Case-in-point: I'm pretty sure God is trying to get my attention. My mp3 player broke on Thursday and has had to be sent off for service. I've been feeling restless. I've had other avenues of attention stripped. I've had some things go wrong. And after more than a week of nothing, I've dreamt every night for the last three nights. Two dreams each night. Always two. But I haven't even kept a record of them.

I know Sunday night was some sort of fight scene, that felt so very real, and then a dream of sitting with Heather, talking about everything, with her being angry.

I don't remember the dreams from last night, but Monday night's dreams are of particular concern.

There was another fight scene dream. At the end of it, everything changed. I was standing face to face with a lovely young lady. A slender blonde in a purle shirt. She stepped towards me and I took a step back, falling over as she fell on top of me, and then she leaned in to kiss me. Before I fell I asked her what her name was. And she told me.
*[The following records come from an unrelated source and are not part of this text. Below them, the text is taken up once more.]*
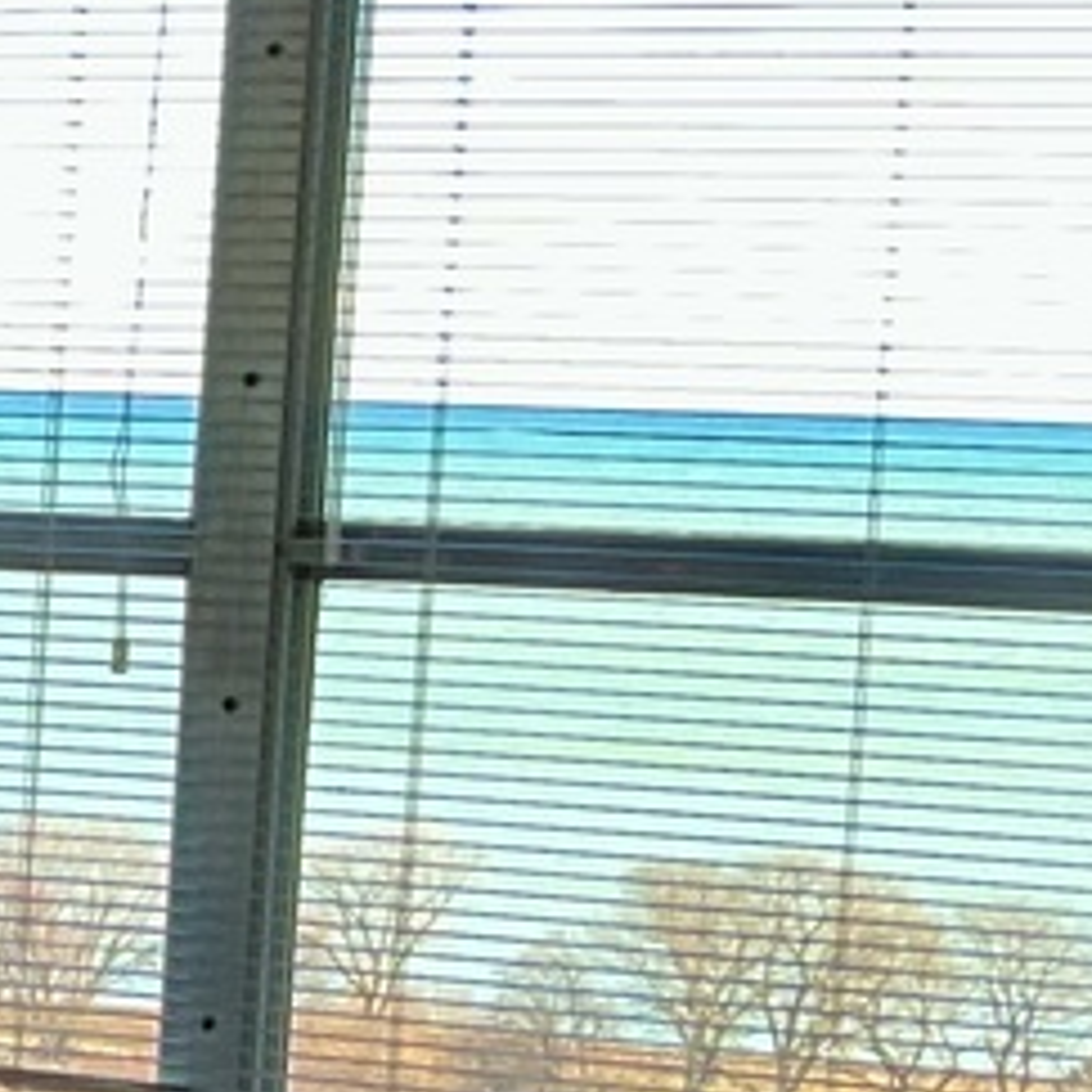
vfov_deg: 11.4
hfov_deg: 10.2
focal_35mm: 152
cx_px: -1398
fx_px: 5425
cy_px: 921
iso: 40
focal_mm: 3
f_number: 1.8
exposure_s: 1/120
So then on Tuesday night, at Kairos, while we're leaving I see a girl in the crowd I think I recognize, so I peer through the heads to get a second look. She's blonde, wearing a purple shirt, and I've seen her face before.

And I didn't go and ask her what her name was.

What the heck?! What's my deal? Why do I feel so funky and out of sorts? I thought I was pursuing. I've been to at least 2 and usually 3 church services every week for 3 months. In that same time I've been daily in the Bible and my pj, and I've been better about praying over a longer period than I've ever been. So how the flying flip did I get here? What's going on?

So what about girls? And what can't I ever quit worrying about that? Because my wife is out there somewhere, and I miss her terribly. I'm daily reminded of my desire for her, and the things I am looking forward to. I cannot wait to bow down and worship with you. I cannot wait to speak so softly and tenderly in your ear.

God has given me no direction with Amber, which probably is a direction. And I'm totally okay with that. But I can't seem to let go of desire. Part of me wants to go really old school and starting asking people, "hey, know anyone who'd be interested in guy like me? Anyone I'd be interested in?" Dear God, why don't you just get this over with?

On the upswing, the last few days have been very good for my self-esteem, for reasons I cannot easily identify. I'm an offering and I know it. I know what I'm worth. Not as a matter of pride, hardly, simply true humility. The admission of the bad, with the recognition of the good.

What is the Lord teaching me . . . well I'm glad you asked, I'd like to devote another post to that. So as I close this one, let me just say I don't think this is well written. I think it is choppy and incomplete. I think I touch on grand ideas I should probably expand on. I think I've left things out. That's what I get for starting late after going a week without writing.